No arcade mode with a promised story mode to be released in June, a challenge mode on the menu select that you can’t choose yet, an in-game currency system that allows you to buy costumes for characters not in the game yet, and online issues that make the game near next to unplayable online. If I told you that, despite these components, the game they belonged to was still released, you would likely guess that this was some Steam early access game or some terrible mess that will end up on every YouTube’s top ten worst game release video.
I’m talking about the most popular fighting game franchise, Street Fighter.
Street Fighter V’s release has spread as being a sloven mess that only the most die-hard and loyal fighting game (and due to its exclusivity, PS4 owners) can rally behind.
This though is nothing new in recent years since the invention of the console game patch: “the consumer rushed Capcom in to releasing Street Fighter early”, “Capcom rushed themselves”, “Capcom will patch it.”
This “-Insert Developer- will patch it” excuse is one of the worst things a consumer or advocate for consumer rights can say.
You cannot be for the consumer but think it’s alright for a game to be half-finished at launch.

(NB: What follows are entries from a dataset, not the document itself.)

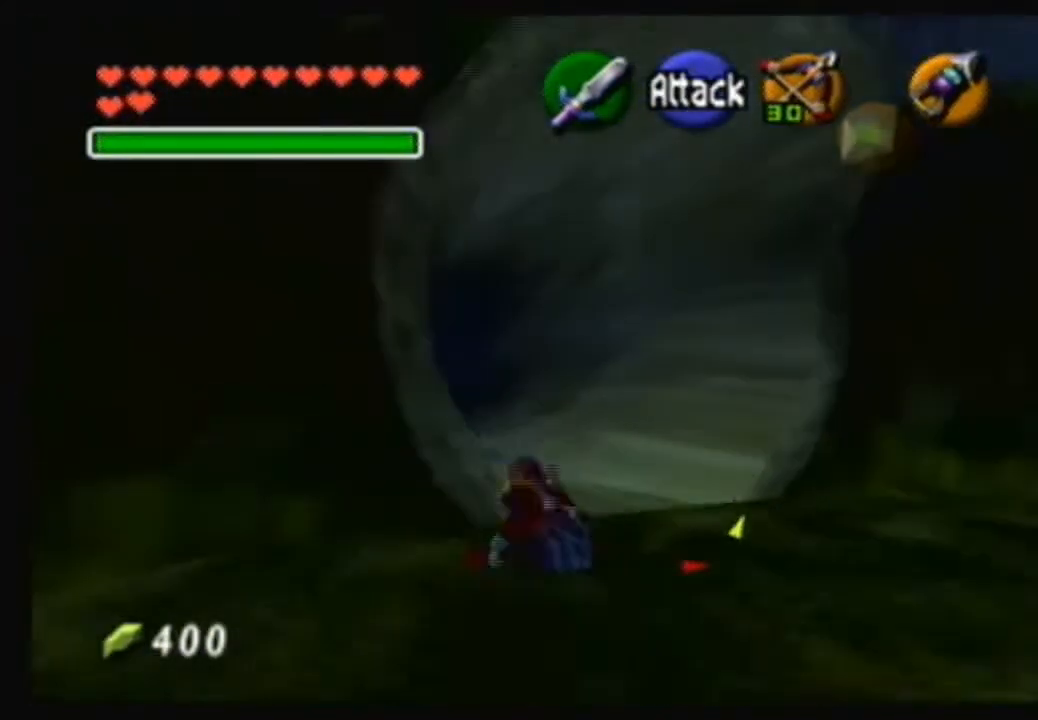
{"buttons": ["A"], "left_stick": "up", "right_stick": "center", "events": [[100, "A", "up"], [334, "A", "down"]]}
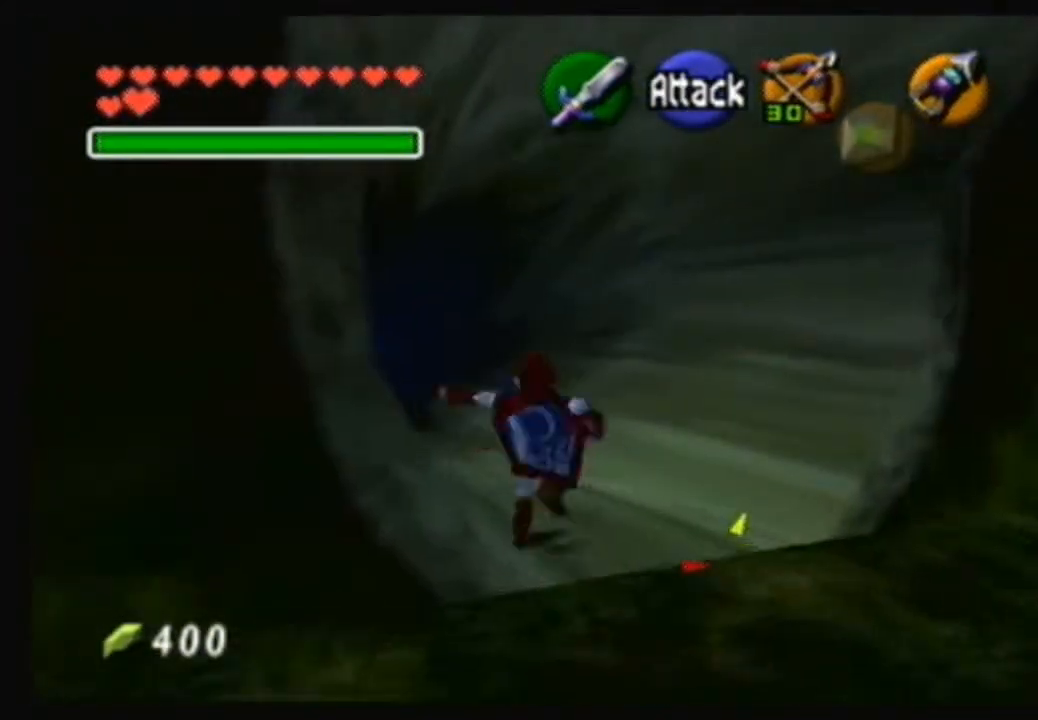
{"buttons": [], "left_stick": "up-left", "right_stick": "center", "events": [[301, "A", "up"], [468, "left_stick", "up-left"]]}
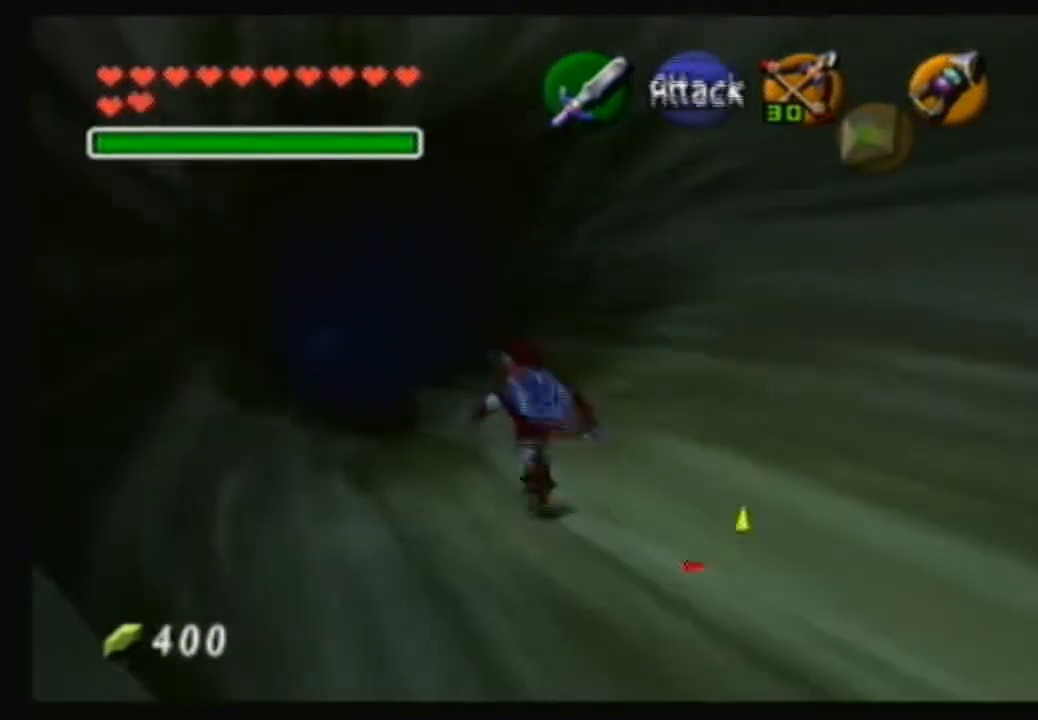
{"buttons": [], "left_stick": "center", "right_stick": "center", "events": [[300, "left_stick", "up"], [434, "left_stick", "center"]]}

You cannot be for the consumer and think that the consumer should have to pay for something half finished because they will fix it later.
That argument could not be used by anyone who thinks the consumer has basic rights.

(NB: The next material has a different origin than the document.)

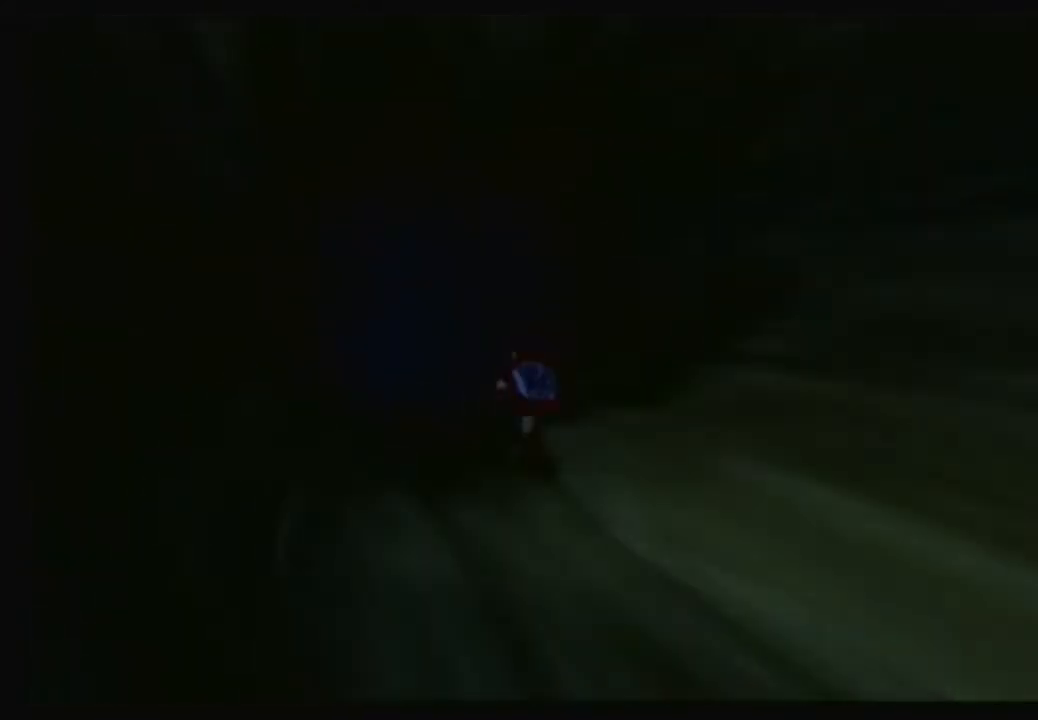
{"buttons": [], "left_stick": "up", "right_stick": "center", "events": [[401, "left_stick", "up"]]}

Batman: Arkham Origins was, all in all, one of the acclaimed series weakest games on every front. But the PC version…
If broken had a son that it didn’t love and decided to leave said son on the door step on the Steam digital market place, then that son’s true name would be Batman: Arkham Origins And yes, through hushed voice, it would whisper there is another named Arkham Knight.
Both games PC releases had some people reporting that they barely worked (when they decided to work.)
Both games had the developers, Rocksteady and Warner Bros. Games, promise fixes through patches and both games were abandoned. Promises of updates were met with limited time refunds and guarantees to do better next time.
Why, in a form of media that went from budgets of a few hundred thousand to at least a few million, do we still get games like Assassin’s Creed Unity?
There is honestly no right answer.
15 years ago, games were finished at launch. Any glitches were minor because there were no true patching that could be done. Yes, there were different game release batches but the changes were usually minor.
The modern game developers and gamers grew complacent, though; they settled into a toxic relationship of “they don’t mind if we fix it later as long as they get the game.”
Street Fighter V had its fan base clamoring to play early to get ready for its tournament season. So, did they get what they deserve?
A consumer advocate would say no but, as the old saying goes, “buyer beware”.